Wednesday, January 16, 2013

Epicurean Regression


oooh... stock image
After six months of re-American life, I started to feel the hankering for French things again. I had been staying away from them: not looking at pictures of Paris (more difficult to avoid than one might think), not interacting too much with the people I left behind, avoiding bakeries. But about a month ago I found myself ordering a (disappointing) croissant in a cafe. Selecting brie instead of pepper jack. Reverting to "pardon" when I bumped into people by mistake. It seemed I was ready to confront the France that I missed in a more direct, need I say visceral, way.

It began at Christmas, when a friend flew back a box of macarons. Those little delicate cookie creations, vibrant colored crackling puffs sandwiching fragrant creams and jellies in flavors like Vanilla Olive Oil, Hazelnut Cocoa Bean, Moroccan Mandarin, Rose and Lavender... I ate them almost exclusively at night. In bed. Guiltily cheating on my homeland and its Oreos.

◆ Set task 1 ◆
From the post about missing France, list the French things the writer had been staying away from after returning to American life.

◆ Dataset ◆
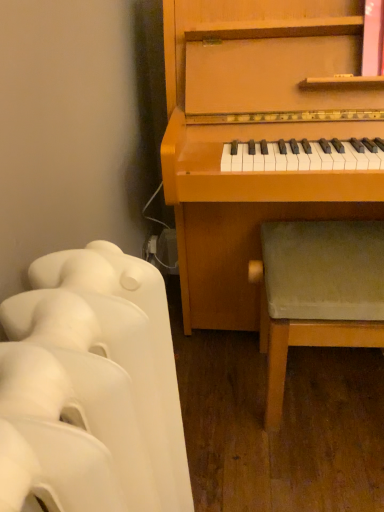
Locate an element on the screen. This screenshot has width=384, height=512. blank space situated above white matte radiator at lower left (from a real-world perspective) is located at coordinates (60, 320).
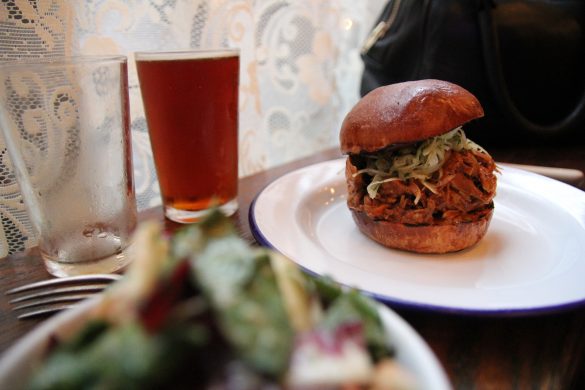
Locate an element on the screen. prongs of fork is located at coordinates (53, 292), (58, 299), (42, 312), (37, 283).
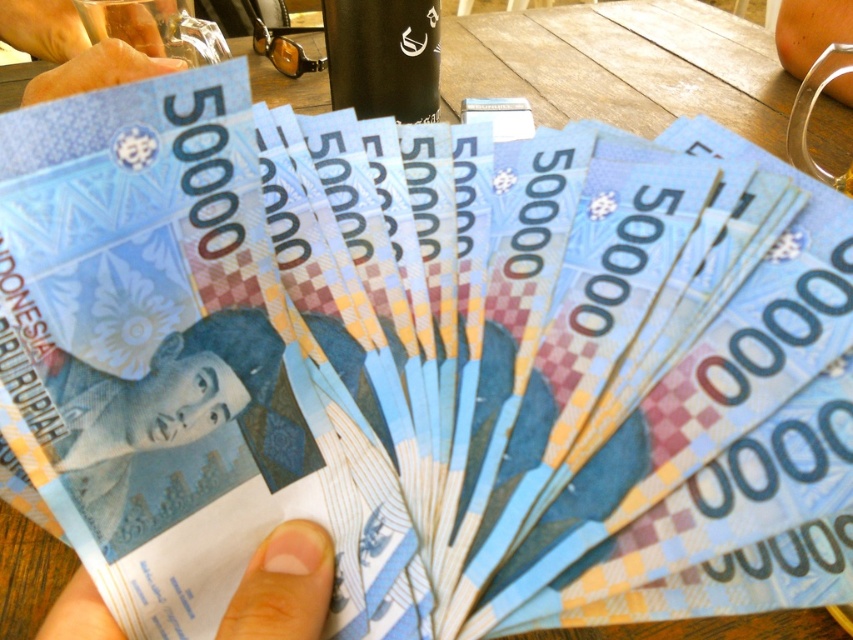
Question: Does white matte paper at lower center appear over matte plastic hand at upper left?

Choices:
 (A) no
 (B) yes

Answer: (A)

Question: From the image, what is the correct spatial relationship of white matte paper at lower center in relation to matte plastic hand at upper left?

Choices:
 (A) below
 (B) above

Answer: (A)

Question: Estimate the real-world distances between objects in this image. Which object is farther from the matte blue paper money at upper left?

Choices:
 (A) white matte paper at lower center
 (B) matte plastic hand at upper left

Answer: (A)

Question: Can you confirm if white matte paper at lower center is positioned below matte blue paper money at upper left?

Choices:
 (A) no
 (B) yes

Answer: (B)

Question: Which object is the closest to the matte blue paper money at upper left?

Choices:
 (A) white matte paper at lower center
 (B) matte plastic hand at upper left

Answer: (B)

Question: Which object appears closest to the camera in this image?

Choices:
 (A) matte blue paper money at upper left
 (B) matte plastic hand at upper left

Answer: (A)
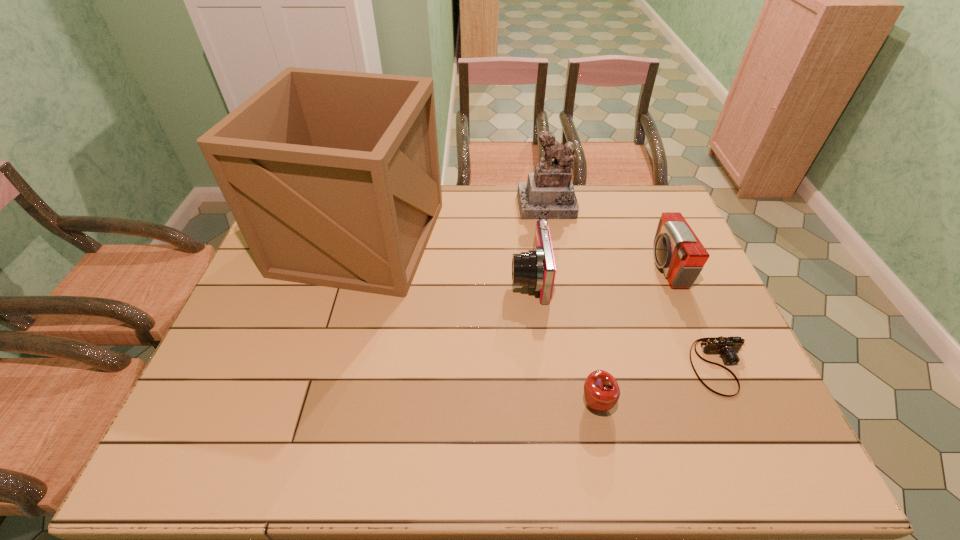
Image resolution: width=960 pixels, height=540 pixels. Find the location of `box`. box is located at coordinates click(333, 178).

The height and width of the screenshot is (540, 960). Identify the location of the leftmost object. (333, 178).

I want to click on figurine, so click(x=549, y=193).

At what (x,y) coordinates should I click in order to perform the action: click on the leftmost camera. Please return your answer as a coordinate pair (x, y). Looking at the image, I should click on coord(536,269).

Locate an element on the screen. This screenshot has width=960, height=540. apple is located at coordinates (601, 389).

Image resolution: width=960 pixels, height=540 pixels. Identify the location of the shortest camera. (728, 347).

Where is `the shortest object`? Image resolution: width=960 pixels, height=540 pixels. the shortest object is located at coordinates (728, 347).

Identify the location of blank space located on the front of the tallest object. The height and width of the screenshot is (540, 960). (339, 314).

Locate an element on the screen. This screenshot has width=960, height=540. free spot located 0.060m on the front-facing side of the second tallest object is located at coordinates (552, 231).

At what (x,y) coordinates should I click in order to perform the action: click on free point located 0.240m on the front-facing side of the leftmost camera. Please return your answer as a coordinate pair (x, y). This screenshot has height=540, width=960. Looking at the image, I should click on (431, 278).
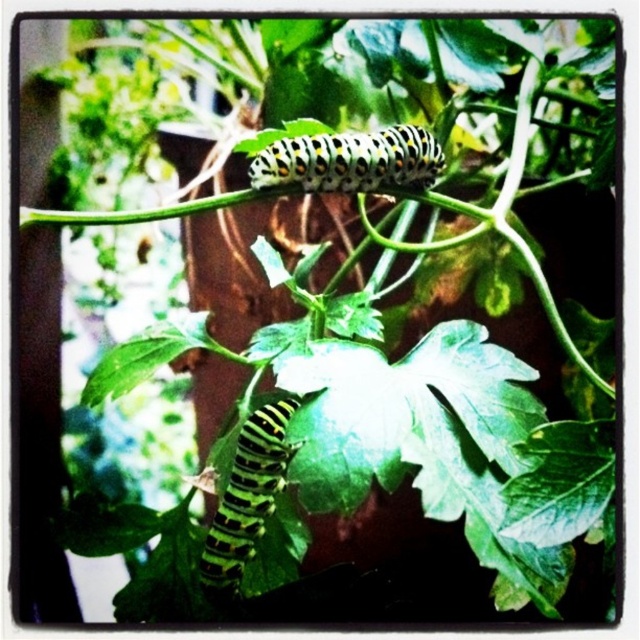
Question: Does green and black spotted caterpillar at upper center appear under black striped caterpillar at lower left?

Choices:
 (A) yes
 (B) no

Answer: (B)

Question: Which object is closer to the camera taking this photo?

Choices:
 (A) black striped caterpillar at lower left
 (B) green and black spotted caterpillar at upper center

Answer: (A)

Question: Which point is closer to the camera taking this photo?

Choices:
 (A) (332, 156)
 (B) (243, 548)

Answer: (B)

Question: Is green and black spotted caterpillar at upper center thinner than black striped caterpillar at lower left?

Choices:
 (A) yes
 (B) no

Answer: (B)

Question: Among these points, which one is nearest to the camera?

Choices:
 (A) (333, 154)
 (B) (234, 588)

Answer: (B)

Question: Can you confirm if green and black spotted caterpillar at upper center is smaller than black striped caterpillar at lower left?

Choices:
 (A) no
 (B) yes

Answer: (B)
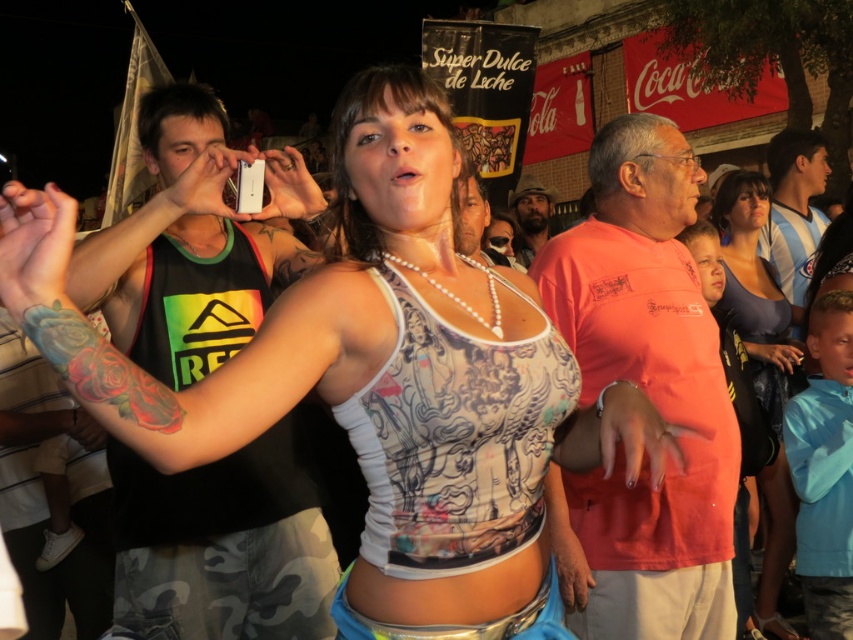
Question: Can you confirm if orange cotton shirt at center is wider than beige fabric hat at upper center?

Choices:
 (A) no
 (B) yes

Answer: (A)

Question: Which object is closer to the camera taking this photo?

Choices:
 (A) blue and white striped shirt at right
 (B) matte blue tank top at center

Answer: (B)

Question: Does orange cotton shirt at center appear on the right side of blue and white striped shirt at right?

Choices:
 (A) no
 (B) yes

Answer: (A)

Question: Which of the following is the farthest from the observer?

Choices:
 (A) beige fabric hat at upper center
 (B) black tank top at left
 (C) matte blue tank top at center

Answer: (A)

Question: Is black tank top at left further to camera compared to matte blue tank top at center?

Choices:
 (A) yes
 (B) no

Answer: (B)

Question: Which point is farther from the camera taking this photo?

Choices:
 (A) (312, 545)
 (B) (606, 168)

Answer: (B)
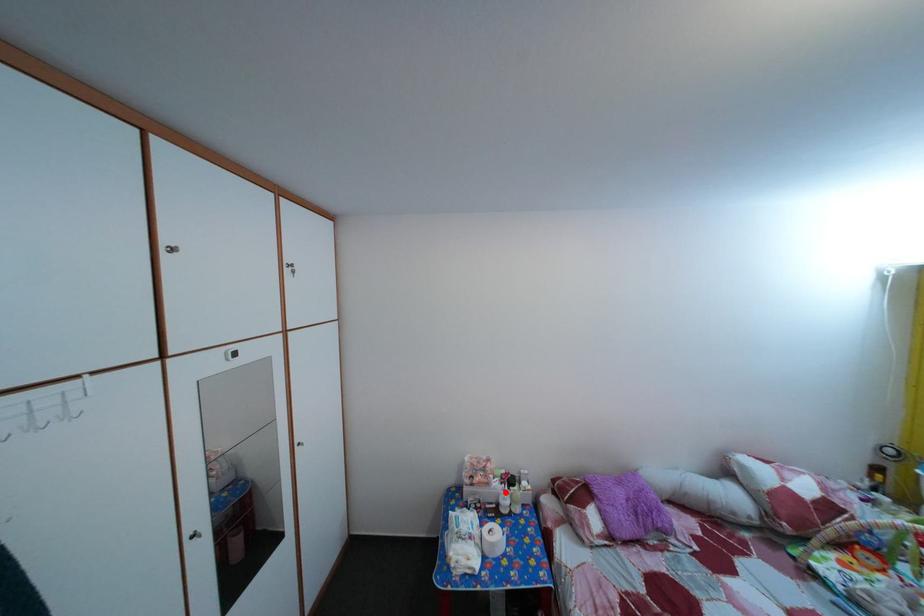
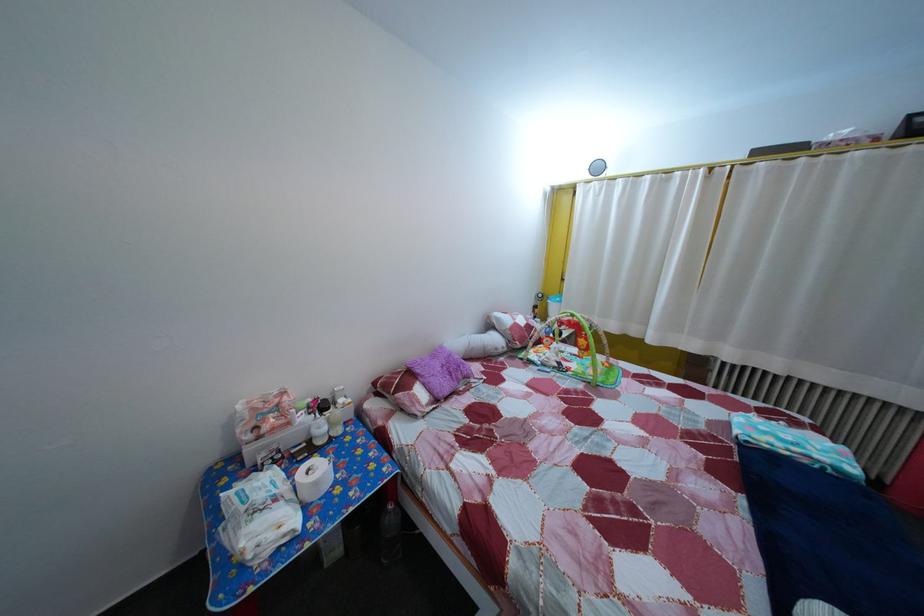
Where in the second image is the point corresponding to the highlighted location from the first image?

(311, 427)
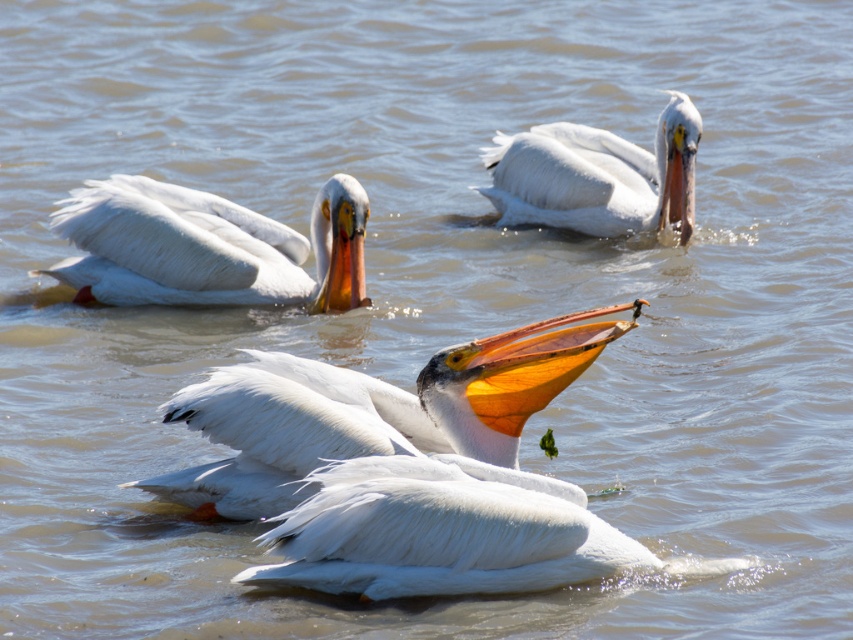
Question: Observing the image, what is the correct spatial positioning of white matte pelican at center in reference to white feathered pelican at center?

Choices:
 (A) above
 (B) below

Answer: (A)

Question: Which object is positioned closest to the white feathered pelican at center?

Choices:
 (A) white matte pelican at center
 (B) white matte pelican at upper right

Answer: (A)

Question: Is white matte pelican at center positioned at the back of white matte pelican at upper left?

Choices:
 (A) yes
 (B) no

Answer: (B)

Question: Where is white feathered pelican at center located in relation to white matte pelican at upper left in the image?

Choices:
 (A) above
 (B) below

Answer: (B)

Question: Which point appears farthest from the camera in this image?

Choices:
 (A) (575, 163)
 (B) (503, 417)

Answer: (A)

Question: Which point is closer to the camera?

Choices:
 (A) white matte pelican at upper left
 (B) white matte pelican at upper right

Answer: (A)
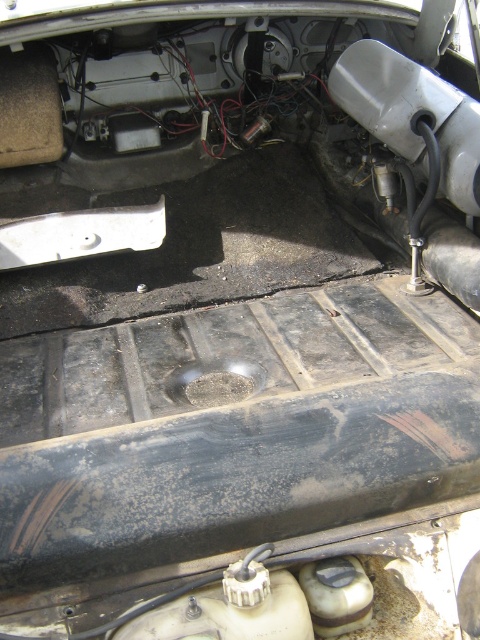
You are a mechanic working on a vehicle. You need to install a new bumper. The matte plastic bumper at upper center and the white matte bumper at center are both available. Which bumper should you choose if you want the one that is taller?

The matte plastic bumper at upper center is much taller than the white matte bumper at center, so you should choose the matte plastic bumper at upper center.

You are a mechanic working on a car. You need to reach the point at coordinates point (429, 104) from your current position. Your tool box is 1.5 meters long. Can you reach the point with your tool box?

The distance between you and the point (429, 104) is 1.43 meters, so yes, the tool box can reach the point since it is shorter than the tool box length.

You are a mechanic working on a car. You need to install a new sensor between the matte plastic bumper at upper center and the white matte bumper at center. The sensor requires 30 inches of space to fit. Based on the image, will there be enough space?

The matte plastic bumper at upper center and white matte bumper at center are 28.86 inches apart, which is less than the required 30 inches. Therefore, there is not enough space to install the sensor between them.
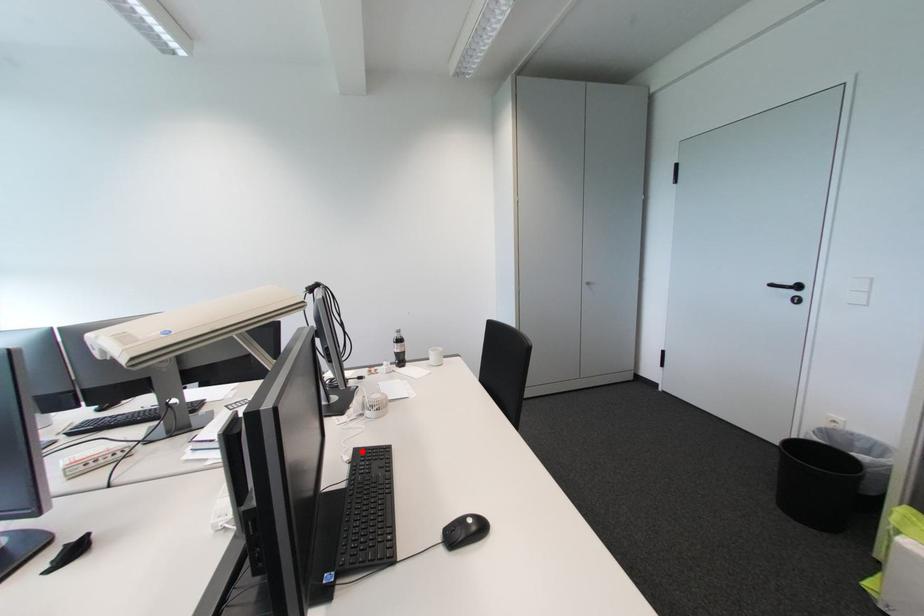
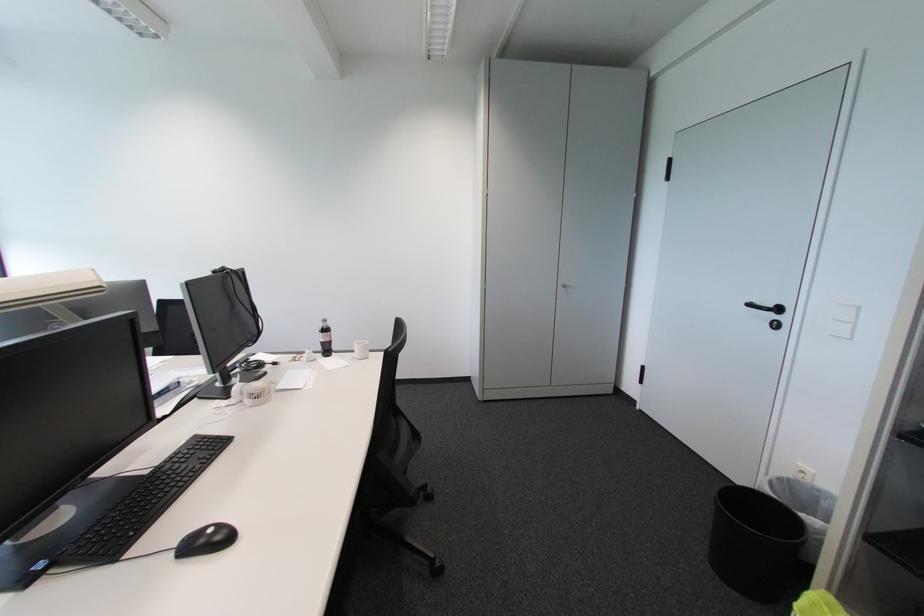
Where in the second image is the point corresponding to the highlighted location from the first image?

(202, 438)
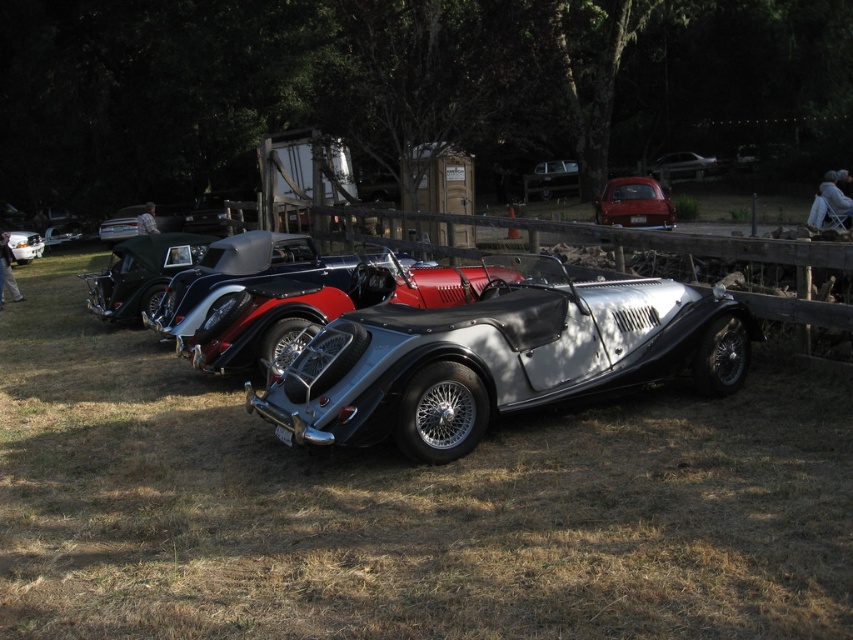
You are a photographer planning to take a photo of the metallic red car at center and the metallic silver convertible at upper right. To ensure both are in frame, which car should you position closer to the center of your camera viewfinder?

The metallic red car at center should be positioned closer to the center of your camera viewfinder since it is already on the left side of the metallic silver convertible at upper right, so centering it would help include both in the frame.

You are a photographer standing at the edge of the grassy area where the vintage cars are parked. You want to take a photo of the metallic red car at center from a distance of 20 meters. Can you position yourself exactly 20 meters away to capture the shot?

The metallic red car at center and viewer are 19.80 meters apart, so you can position yourself exactly 20 meters away to capture the shot since the distance is nearly 20 meters.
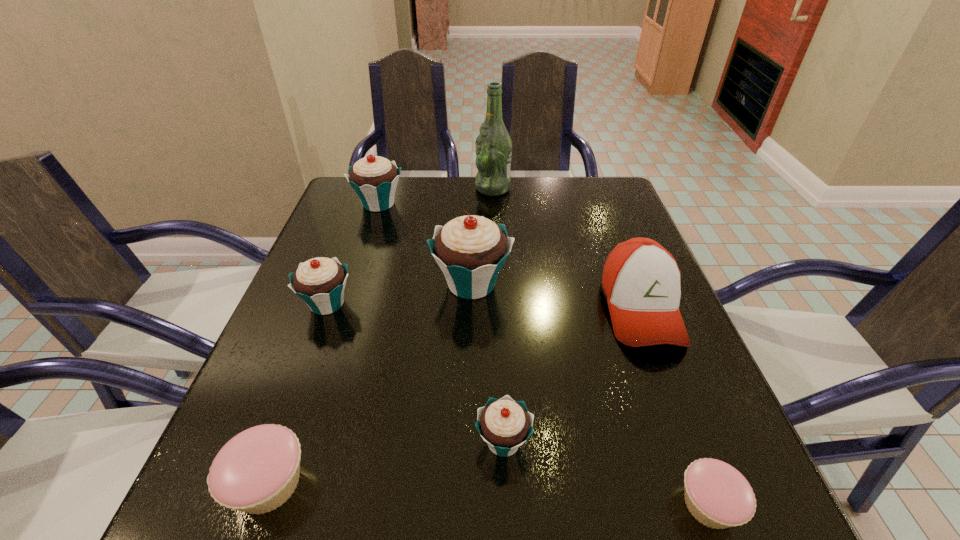
Identify the location of the bigger pink cupcake. [x=256, y=471].

Locate an element on the screen. the fifth tallest cupcake is located at coordinates (256, 471).

Locate an element on the screen. Image resolution: width=960 pixels, height=540 pixels. the shortest object is located at coordinates (718, 496).

Find the location of a particular element. the shortest cupcake is located at coordinates (718, 496).

Image resolution: width=960 pixels, height=540 pixels. In order to click on free spot located on the surface of the green beer bottle in this screenshot , I will do coord(410,188).

This screenshot has width=960, height=540. Find the location of `vacant point located 0.050m on the surface of the green beer bottle`. vacant point located 0.050m on the surface of the green beer bottle is located at coordinates (458, 188).

Locate an element on the screen. This screenshot has height=540, width=960. vacant area situated on the surface of the green beer bottle is located at coordinates (451, 188).

What are the coordinates of `vacant space located 0.240m on the right of the second tallest object` in the screenshot? It's located at (621, 284).

You are a GUI agent. You are given a task and a screenshot of the screen. Output one action in this format:
    pyautogui.click(x=<x>, y=<y>)
    Task: Click on the vacant region located on the right of the farthest cupcake
    
    Given the screenshot: What is the action you would take?
    click(422, 204)

Image resolution: width=960 pixels, height=540 pixels. Find the location of `free region located on the front-facing side of the baseball cap`. free region located on the front-facing side of the baseball cap is located at coordinates (698, 458).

◆ Set task 2 ◆
In the entries, echo the lines from the one containing "This screenshot has width=960, height=540. Find" to the one containing "What are the", including both.

◆ Task solution 1 ◆
- Pictures of Paris
- The people left behind (interacting with them too much)
- Bakeries

◆ Task solution 2 ◆
This screenshot has width=960, height=540. Find the location of `vacant point located 0.050m on the surface of the green beer bottle`. vacant point located 0.050m on the surface of the green beer bottle is located at coordinates (458, 188).

Locate an element on the screen. This screenshot has height=540, width=960. vacant area situated on the surface of the green beer bottle is located at coordinates (451, 188).

What are the coordinates of `vacant space located 0.240m on the right of the second tallest object` in the screenshot? It's located at (621, 284).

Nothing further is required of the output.